A informação chega via rádio ao comissário da PSP, que não tira os olhos dos dois homens feridos estendidos na calçada da Travessa da Queimada, no Bairro Alto, em Lisboa. Há um homem vestido de laranja nestas ruas que anda a fazer assaltos e é preciso que o forte dispositivo policial ali montado esteja atento. São 1h29 e, de repente, parece que tudo está a acontecer. Os dois homens deitados no chão terão sido agredidos a escassos metros da polícia, que avisava o proprietário de um bar que não podia receber mais clientes, ao som de protestos de clientes descontentes com a regra. “It’s bulshit, why?”, interroga um homem de cabelo louro, na esperança frustrada de que a PSP recue.

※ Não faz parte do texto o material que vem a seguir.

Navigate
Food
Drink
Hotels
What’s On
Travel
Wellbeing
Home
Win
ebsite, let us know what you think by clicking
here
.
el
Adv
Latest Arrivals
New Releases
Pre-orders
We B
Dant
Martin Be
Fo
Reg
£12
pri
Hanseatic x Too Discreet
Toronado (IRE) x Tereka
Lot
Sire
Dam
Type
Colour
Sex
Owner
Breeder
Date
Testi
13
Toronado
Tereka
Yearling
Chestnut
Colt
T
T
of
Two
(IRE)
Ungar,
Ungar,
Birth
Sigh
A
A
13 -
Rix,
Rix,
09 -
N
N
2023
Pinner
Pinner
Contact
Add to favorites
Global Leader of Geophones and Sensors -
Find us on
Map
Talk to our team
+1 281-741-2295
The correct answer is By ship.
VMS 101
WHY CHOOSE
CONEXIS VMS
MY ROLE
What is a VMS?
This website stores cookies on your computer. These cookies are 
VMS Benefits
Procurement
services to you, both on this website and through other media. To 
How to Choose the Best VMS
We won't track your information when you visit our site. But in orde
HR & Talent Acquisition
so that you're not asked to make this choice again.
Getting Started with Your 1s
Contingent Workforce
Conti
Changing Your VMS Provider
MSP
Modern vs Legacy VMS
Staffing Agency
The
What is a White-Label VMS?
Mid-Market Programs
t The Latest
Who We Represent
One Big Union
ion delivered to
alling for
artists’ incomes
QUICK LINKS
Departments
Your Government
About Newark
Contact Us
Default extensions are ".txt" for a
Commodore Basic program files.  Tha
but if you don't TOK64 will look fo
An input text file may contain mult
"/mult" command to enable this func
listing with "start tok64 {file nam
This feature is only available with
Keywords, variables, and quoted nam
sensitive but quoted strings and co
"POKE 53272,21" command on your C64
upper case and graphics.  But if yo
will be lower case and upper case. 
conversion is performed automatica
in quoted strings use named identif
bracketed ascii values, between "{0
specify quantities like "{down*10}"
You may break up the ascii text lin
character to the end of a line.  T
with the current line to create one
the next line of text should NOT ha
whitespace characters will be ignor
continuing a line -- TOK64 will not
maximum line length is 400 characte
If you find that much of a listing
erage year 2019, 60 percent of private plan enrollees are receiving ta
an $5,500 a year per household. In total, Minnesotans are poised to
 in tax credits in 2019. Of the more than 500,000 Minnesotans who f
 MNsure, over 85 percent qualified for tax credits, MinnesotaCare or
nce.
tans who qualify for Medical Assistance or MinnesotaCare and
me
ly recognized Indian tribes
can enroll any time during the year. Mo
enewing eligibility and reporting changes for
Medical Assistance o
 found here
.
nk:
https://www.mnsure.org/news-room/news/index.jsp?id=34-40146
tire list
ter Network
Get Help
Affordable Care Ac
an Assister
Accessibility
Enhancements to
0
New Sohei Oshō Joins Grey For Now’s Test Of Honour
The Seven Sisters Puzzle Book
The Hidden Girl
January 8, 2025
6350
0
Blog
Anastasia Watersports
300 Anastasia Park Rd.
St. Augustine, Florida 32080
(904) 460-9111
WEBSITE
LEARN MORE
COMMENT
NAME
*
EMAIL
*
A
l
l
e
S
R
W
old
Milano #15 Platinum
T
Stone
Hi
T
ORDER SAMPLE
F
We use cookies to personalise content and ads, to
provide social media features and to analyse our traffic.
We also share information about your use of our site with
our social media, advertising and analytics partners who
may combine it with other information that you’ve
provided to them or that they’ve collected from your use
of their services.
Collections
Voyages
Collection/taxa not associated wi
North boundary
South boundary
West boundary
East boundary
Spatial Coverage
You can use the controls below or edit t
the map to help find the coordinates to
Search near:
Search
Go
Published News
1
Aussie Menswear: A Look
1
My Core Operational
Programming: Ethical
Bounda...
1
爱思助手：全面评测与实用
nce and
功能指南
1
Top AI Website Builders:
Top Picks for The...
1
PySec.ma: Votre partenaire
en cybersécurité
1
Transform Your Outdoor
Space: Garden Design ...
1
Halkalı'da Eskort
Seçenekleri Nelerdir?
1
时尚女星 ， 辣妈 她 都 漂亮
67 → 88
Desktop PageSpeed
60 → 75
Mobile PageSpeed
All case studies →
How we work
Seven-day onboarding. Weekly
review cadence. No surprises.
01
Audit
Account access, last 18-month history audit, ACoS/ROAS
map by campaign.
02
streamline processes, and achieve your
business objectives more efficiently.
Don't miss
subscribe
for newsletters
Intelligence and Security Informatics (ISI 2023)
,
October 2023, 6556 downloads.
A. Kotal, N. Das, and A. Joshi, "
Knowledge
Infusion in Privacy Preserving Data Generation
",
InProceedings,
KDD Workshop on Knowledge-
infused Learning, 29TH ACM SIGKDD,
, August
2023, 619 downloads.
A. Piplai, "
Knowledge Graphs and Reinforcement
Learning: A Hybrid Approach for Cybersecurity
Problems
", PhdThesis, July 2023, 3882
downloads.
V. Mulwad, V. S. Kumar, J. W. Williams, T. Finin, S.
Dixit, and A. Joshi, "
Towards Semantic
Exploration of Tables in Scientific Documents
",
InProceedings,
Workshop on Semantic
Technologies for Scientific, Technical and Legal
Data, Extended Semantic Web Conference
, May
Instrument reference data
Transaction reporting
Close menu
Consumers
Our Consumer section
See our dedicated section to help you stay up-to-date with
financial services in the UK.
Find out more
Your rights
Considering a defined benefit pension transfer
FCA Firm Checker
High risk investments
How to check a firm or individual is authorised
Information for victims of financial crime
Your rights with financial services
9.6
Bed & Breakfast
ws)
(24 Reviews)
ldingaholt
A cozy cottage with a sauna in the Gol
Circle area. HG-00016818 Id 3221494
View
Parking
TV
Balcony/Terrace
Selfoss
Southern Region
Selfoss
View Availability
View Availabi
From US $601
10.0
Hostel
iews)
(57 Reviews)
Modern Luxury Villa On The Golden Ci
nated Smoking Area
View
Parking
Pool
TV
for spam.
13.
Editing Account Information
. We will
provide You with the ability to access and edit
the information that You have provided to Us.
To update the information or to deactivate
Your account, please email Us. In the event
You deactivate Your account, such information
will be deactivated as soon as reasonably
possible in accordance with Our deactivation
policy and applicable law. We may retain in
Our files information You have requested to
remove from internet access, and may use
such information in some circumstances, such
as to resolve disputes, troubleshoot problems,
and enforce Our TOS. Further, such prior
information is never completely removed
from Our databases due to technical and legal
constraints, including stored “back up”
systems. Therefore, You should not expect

Dos dois homens feridos no chão, ambos estrangeiros, só um consegue ir balbuciando, em castelhano, o que aconteceu na noite desta sexta-feira para sábado. Estavam dentro de um bar e quando foram pagar só aceitavam dinheiro. Insistiram com o pagamento em cartão e acabaram agredidos, alegadamente pelo porteiro. O que fala é dentista e descreve o que sente como a dor de um maxilar partido. O outro, ao lado, tem escoriações na cara e nada diz. É levado a braços para o passeio para permitir a passagem de uma ambulância dos bombeiros que segue para outra ocorrência.

FILIPE AMORIM/OBSERVADOR

Enquanto os dois estrangeiros esperam assistência, a PSP manda identificar o porteiro e notifica o dono do bar para preservar as imagens de videovigilância. Contam também com as imagens que o sistema vídeo instalado o Bairro Alto recolhe das ruas. No entanto, dizia na noite anterior um polícia ao Observador, nem sempre servem, já que as câmaras recolhem imagens sucessivas a 360º, e nem sempre captam o momento que a polícia quer investigar. Também nem sempre as imagens são de qualidade, referiu ao Observador o mesmo polícia.

Bares fecham e pessoas juntam-se na rua a beber cervejas, compradas a um euro. Assaltantes procuram ajuntamentos e há roubo, tráfico de droga e agressão. Ainda assim a PSP diz que criminalidade não disparou.

O problema das agressões por falta de pagamento é outro que a polícia tem enfrentado. Nesta noite, já depois das 2h00, haveria uma situação semelhante num bar já mais próximo da Praça Camões. Neste caso um elemento da Unidade Especial de Polícia, também presente no local, acabaria a identificar os envolvidos e a lavrar um auto. “Neste caso eu não vi nada, terá que ser feita uma investigação”, relatava mais tarde a um superior, durante a operação policial que o Observador acompanhou.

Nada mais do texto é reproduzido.